--- START Given text ---
Everything You Need to Know About Pneumatic Systems

January 20, 2021

By Kevin Nguyen, Marketing & Communications, Proax Technologies

What are Pneumatics?

In its simplest form a pneumatic system uses compressed air to complete work. It starts with a compressed air source which is most often a compressor. A typical compressor will convert electrical energy to potential energy in the form of compressed air. It is this potential energy that is stored and distributed through the air lines for a variety of purposes.

One of the most common examples of a pneumatic actuator is the simple air cylinder.  In a cylinder as pressurized air forced into one side of the cylinder, it pushes onto the piston. With the opposite side open to the atmosphere, there is a force imbalance across the piston. This imbalance creates motion. It is this force imbalance and action that is used to do work.

5 Benefits of Using Pneumatics

• Reliable/Low Maintenance – A properly designed pneumatic system supplied with clean, dry air is exceptionally safe and requires next to no maintenance. Components are rated for tens of millions of cycles, and the majority of modern equipment no longer needs lubrication. 
• Simple – Pneumatic systems are relatively simple. Circuits are base on logic, and their outputs are typically linear or rotary motion.
• Ability to stall – Great for pressing and clamping applications. Pneumatics can supply a constant force indefinitely without the worry of burning out motors or drives.
• Self Cooling – Due to properties of expanding gases, pneumatic actuators cool themselves as they cycle back and forth. No need to worry about overheating.
• Inexpensive – Relative to their hydraulic and electrical counterparts, pneumatic components are much less expensive.
--- END Given text ---
--- START Information provided ---
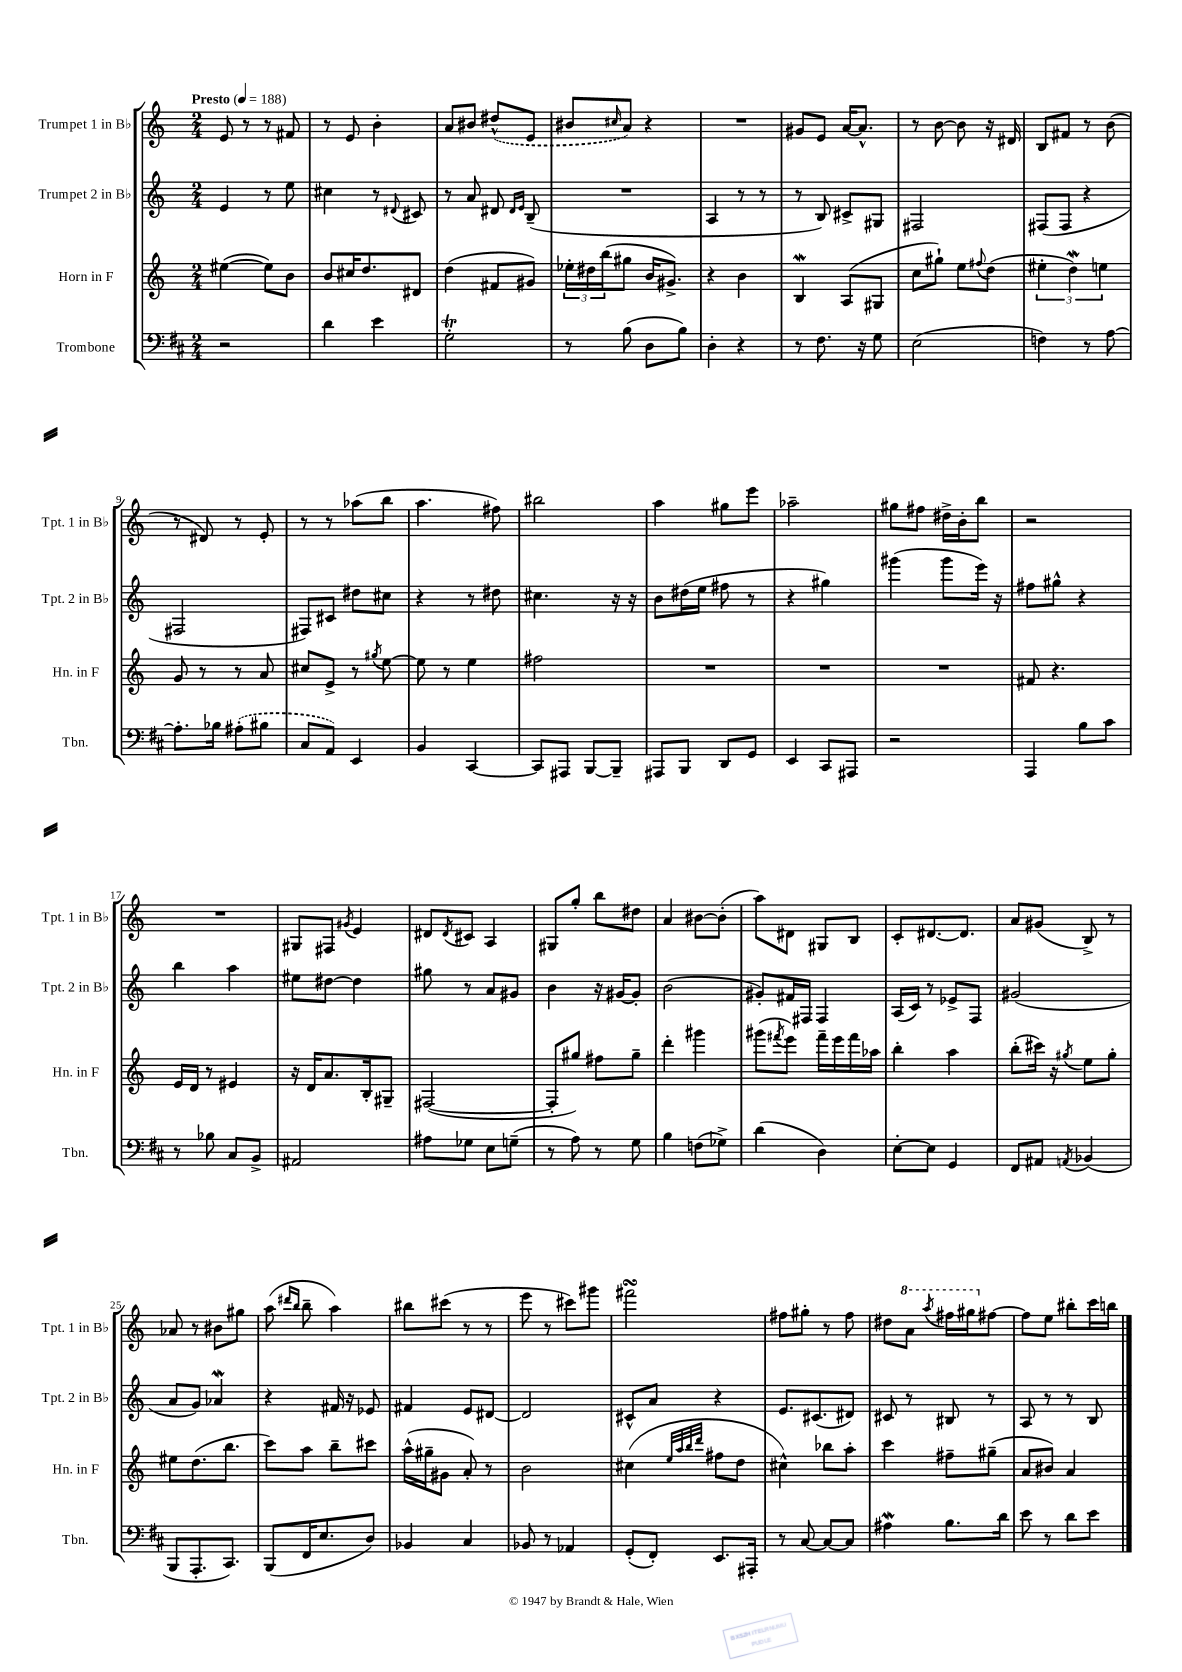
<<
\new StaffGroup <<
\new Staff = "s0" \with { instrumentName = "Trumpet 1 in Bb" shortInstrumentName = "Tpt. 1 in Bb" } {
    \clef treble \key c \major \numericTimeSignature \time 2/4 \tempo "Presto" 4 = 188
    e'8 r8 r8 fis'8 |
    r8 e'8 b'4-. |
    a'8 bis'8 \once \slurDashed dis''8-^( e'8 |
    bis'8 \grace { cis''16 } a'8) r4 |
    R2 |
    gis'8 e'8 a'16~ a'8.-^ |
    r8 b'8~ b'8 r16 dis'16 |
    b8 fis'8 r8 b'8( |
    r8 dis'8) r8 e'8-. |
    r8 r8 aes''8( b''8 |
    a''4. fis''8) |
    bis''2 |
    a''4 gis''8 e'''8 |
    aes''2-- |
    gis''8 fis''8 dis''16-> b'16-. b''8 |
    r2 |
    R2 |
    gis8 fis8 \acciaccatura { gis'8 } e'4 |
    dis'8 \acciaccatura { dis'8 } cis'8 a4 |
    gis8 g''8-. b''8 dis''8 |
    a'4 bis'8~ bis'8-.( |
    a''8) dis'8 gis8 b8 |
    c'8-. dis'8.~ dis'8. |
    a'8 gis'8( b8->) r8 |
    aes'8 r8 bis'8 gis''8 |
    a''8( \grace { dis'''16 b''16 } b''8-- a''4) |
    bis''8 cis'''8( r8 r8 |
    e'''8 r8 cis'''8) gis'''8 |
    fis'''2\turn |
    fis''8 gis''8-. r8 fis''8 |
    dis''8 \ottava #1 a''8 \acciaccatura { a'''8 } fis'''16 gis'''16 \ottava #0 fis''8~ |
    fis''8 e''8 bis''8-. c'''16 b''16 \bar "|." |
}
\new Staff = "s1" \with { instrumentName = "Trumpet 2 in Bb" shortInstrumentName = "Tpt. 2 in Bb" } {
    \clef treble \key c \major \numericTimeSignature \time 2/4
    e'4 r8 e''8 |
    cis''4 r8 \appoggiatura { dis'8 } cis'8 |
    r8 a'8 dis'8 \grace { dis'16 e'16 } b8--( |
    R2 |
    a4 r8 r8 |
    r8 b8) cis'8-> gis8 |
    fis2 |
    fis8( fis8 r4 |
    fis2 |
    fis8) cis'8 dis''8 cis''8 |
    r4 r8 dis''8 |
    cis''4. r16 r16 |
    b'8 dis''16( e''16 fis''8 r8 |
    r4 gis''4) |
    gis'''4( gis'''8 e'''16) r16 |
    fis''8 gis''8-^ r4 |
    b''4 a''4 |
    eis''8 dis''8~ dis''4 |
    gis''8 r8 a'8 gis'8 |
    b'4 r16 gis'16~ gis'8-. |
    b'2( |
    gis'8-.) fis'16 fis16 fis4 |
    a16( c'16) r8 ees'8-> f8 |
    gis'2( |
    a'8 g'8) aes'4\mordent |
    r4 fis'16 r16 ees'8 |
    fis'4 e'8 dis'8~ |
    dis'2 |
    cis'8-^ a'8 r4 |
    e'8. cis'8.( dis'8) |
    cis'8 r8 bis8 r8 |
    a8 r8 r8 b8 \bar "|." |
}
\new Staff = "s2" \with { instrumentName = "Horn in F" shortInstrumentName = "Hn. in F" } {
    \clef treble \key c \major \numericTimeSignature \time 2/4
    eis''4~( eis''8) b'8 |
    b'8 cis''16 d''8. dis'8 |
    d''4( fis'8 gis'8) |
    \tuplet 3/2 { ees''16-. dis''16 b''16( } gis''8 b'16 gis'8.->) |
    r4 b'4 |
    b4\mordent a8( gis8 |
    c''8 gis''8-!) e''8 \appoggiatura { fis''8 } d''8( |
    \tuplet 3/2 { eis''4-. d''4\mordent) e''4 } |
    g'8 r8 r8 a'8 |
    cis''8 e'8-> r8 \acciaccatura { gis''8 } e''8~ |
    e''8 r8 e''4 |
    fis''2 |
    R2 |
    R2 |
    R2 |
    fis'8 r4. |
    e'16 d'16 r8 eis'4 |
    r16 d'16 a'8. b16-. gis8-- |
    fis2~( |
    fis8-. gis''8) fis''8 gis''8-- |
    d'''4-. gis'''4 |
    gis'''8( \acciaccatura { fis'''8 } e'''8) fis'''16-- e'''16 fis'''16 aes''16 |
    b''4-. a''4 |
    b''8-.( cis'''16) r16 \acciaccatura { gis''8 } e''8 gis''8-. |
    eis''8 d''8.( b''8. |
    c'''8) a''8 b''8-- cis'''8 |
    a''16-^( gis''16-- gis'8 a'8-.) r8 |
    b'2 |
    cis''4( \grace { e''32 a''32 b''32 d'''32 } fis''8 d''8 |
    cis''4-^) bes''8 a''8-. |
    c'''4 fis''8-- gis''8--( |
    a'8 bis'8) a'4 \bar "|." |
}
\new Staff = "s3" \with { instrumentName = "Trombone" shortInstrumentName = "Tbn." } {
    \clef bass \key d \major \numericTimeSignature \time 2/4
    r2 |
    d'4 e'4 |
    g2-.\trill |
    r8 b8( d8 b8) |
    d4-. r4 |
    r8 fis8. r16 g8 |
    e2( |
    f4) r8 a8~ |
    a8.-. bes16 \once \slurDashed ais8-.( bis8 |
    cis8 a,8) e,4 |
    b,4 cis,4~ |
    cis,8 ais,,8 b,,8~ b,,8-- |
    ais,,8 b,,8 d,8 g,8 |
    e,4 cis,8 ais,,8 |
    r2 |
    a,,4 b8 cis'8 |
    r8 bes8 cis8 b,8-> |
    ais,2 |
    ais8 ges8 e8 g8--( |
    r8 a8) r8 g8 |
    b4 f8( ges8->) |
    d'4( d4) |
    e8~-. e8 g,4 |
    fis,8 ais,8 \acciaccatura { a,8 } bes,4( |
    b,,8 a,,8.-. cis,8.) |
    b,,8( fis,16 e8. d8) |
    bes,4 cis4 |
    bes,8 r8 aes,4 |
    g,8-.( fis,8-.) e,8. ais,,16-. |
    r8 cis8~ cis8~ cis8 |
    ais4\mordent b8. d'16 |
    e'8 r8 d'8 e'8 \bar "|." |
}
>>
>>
--- END Information provided ---
--- START Information provided ---
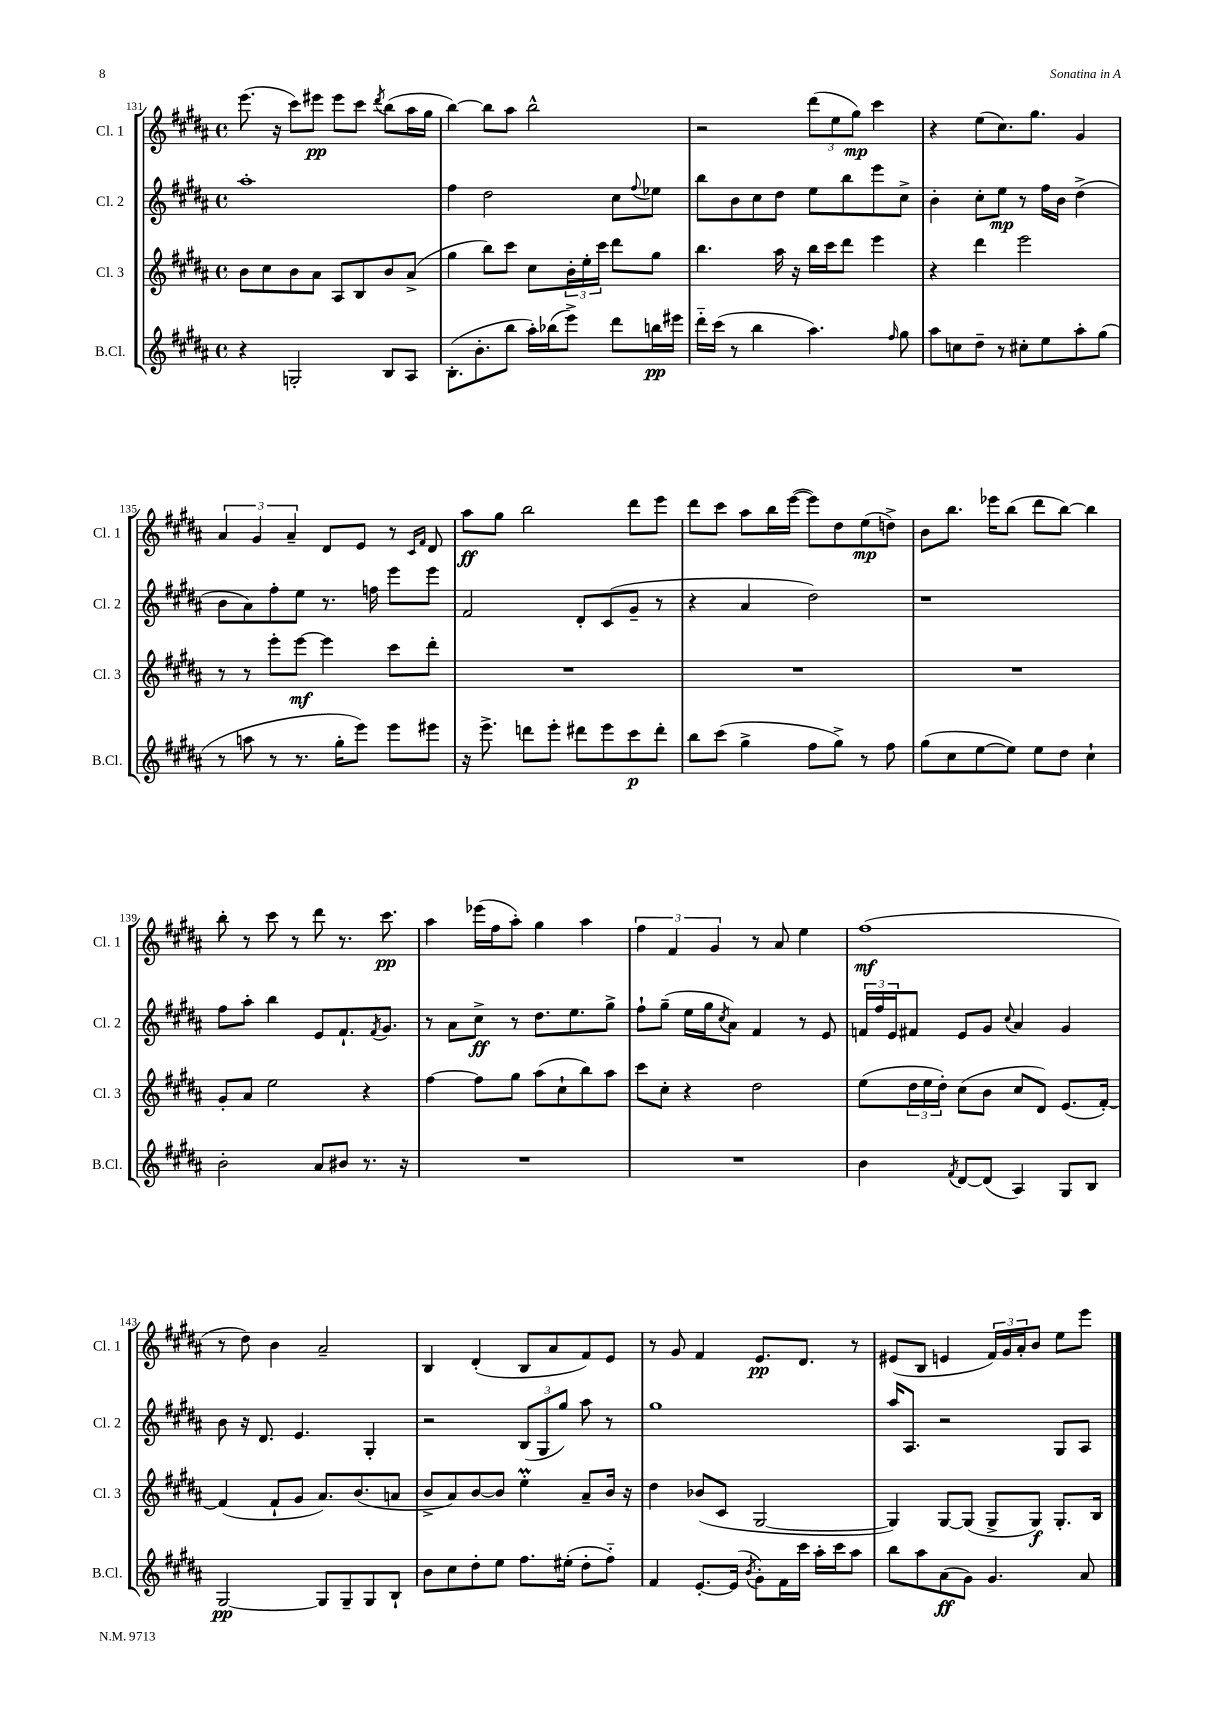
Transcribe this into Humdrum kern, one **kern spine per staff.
--- END Information provided ---
_The tasks_
(a) Please give the passage of the pneumatics article again, starting with "Everything You Need" and going on through "variety of purposes.", swapping "compressor" for "air pump".
(b) Name every benefit of using pneumatics that the pneumatics article lists.

_Expected results_
(a)
Everything You Need to Know About Pneumatic Systems

January 20, 2021

By Kevin Nguyen, Marketing & Communications, Proax Technologies

What are Pneumatics?

In its simplest form a pneumatic system uses compressed air to complete work. It starts with a compressed air source which is most often a air pump. A typical air pump will convert electrical energy to potential energy in the form of compressed air. It is this potential energy that is stored and distributed through the air lines for a variety of purposes.

(b)
Reliable/Low Maintenance
Simple
Ability to stall
Self Cooling
Inexpensive